Sword of Farga- Fark- Fairgal?
Posted in CRPG on December 4th, 2009 by adamantyr – 6 CommentsLast month of the year! I’m hoping I can get some serious infrastructure work done on the combat engine. It’s been too easy of late to be a “consumer” and not a “producer”… Plus, with Christmas coming, the weekends are getting busy. Even a snow day wouldn’t help me, since I can always remote in to work.
In other news, an old classic has recently been resurrected on the iPhone, the famous “Sword of Fargoal”. My blog title is a bit of a joke; he had originally intended it to be ‘Fargaol’, as in ‘deep prison’, but his publisher recommended he change it.
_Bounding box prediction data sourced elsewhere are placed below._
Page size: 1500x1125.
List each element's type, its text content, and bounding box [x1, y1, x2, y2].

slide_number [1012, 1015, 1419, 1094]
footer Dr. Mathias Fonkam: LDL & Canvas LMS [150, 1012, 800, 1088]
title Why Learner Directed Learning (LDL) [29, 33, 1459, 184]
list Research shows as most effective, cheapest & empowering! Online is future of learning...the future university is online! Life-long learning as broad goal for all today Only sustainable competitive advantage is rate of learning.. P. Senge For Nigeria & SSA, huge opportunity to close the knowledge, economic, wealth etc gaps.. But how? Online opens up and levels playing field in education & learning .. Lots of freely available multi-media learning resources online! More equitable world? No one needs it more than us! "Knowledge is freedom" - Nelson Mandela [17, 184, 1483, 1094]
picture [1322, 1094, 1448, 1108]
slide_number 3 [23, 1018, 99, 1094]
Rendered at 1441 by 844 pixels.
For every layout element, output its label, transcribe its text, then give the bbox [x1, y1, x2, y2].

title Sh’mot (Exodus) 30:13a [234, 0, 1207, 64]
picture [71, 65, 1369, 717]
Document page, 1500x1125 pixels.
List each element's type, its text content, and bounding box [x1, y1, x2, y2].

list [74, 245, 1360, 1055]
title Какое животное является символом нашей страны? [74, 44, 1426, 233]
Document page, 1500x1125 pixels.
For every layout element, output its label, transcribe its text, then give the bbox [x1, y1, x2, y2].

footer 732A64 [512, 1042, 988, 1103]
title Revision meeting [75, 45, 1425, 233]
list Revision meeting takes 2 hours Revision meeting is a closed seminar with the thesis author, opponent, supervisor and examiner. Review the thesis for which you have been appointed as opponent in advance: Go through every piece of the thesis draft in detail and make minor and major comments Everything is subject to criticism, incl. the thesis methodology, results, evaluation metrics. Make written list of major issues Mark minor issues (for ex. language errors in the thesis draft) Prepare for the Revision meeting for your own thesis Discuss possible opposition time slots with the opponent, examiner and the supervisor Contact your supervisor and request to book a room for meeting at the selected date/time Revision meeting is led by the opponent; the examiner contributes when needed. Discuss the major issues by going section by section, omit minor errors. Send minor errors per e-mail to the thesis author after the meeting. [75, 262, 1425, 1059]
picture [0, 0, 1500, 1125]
The original game was developed by Jeff McCord in 1982, on his Commodore PET. He later sold the game to Epyx Software and ported it to the Commodore VIC-20 and Commodore 64 machines. I think it’s really cool that he has been involved in porting his own classic game to a modern platform. I don’t own an iPhone myself (and have no interest in one), but if he makes a PC playable version I’d definitely buy it.
The game has been called a “Roguelike” at times, but it has substantial differences. The main one being that it runs in real-time instead of turn-based. The monsters move more slowly than the player on the upper levels, but speed up until they match his speed on the bottom levels. Each dungeon level is randomly generated, even on the trip back up. Also, given the scale of memory on the original, it doesn’t quite have as much depth to the character design. In many ways it looks like a single-player Gauntlet game with more role-playing game mechanics.
Like a lot of awesome games from that era, I am a little irked that no version of the game existed for the TI. I’m not particularly interested in a direct port (especially since the game is “still in business” they may have to reject requests for vintage ports just to protect their IP even if it’s harmless), but an inspired game may be a project I want to take on.
Yes, yes, I know… finish the other one first.
I would say, though, a side project of a little less epic proportions may be a nice break.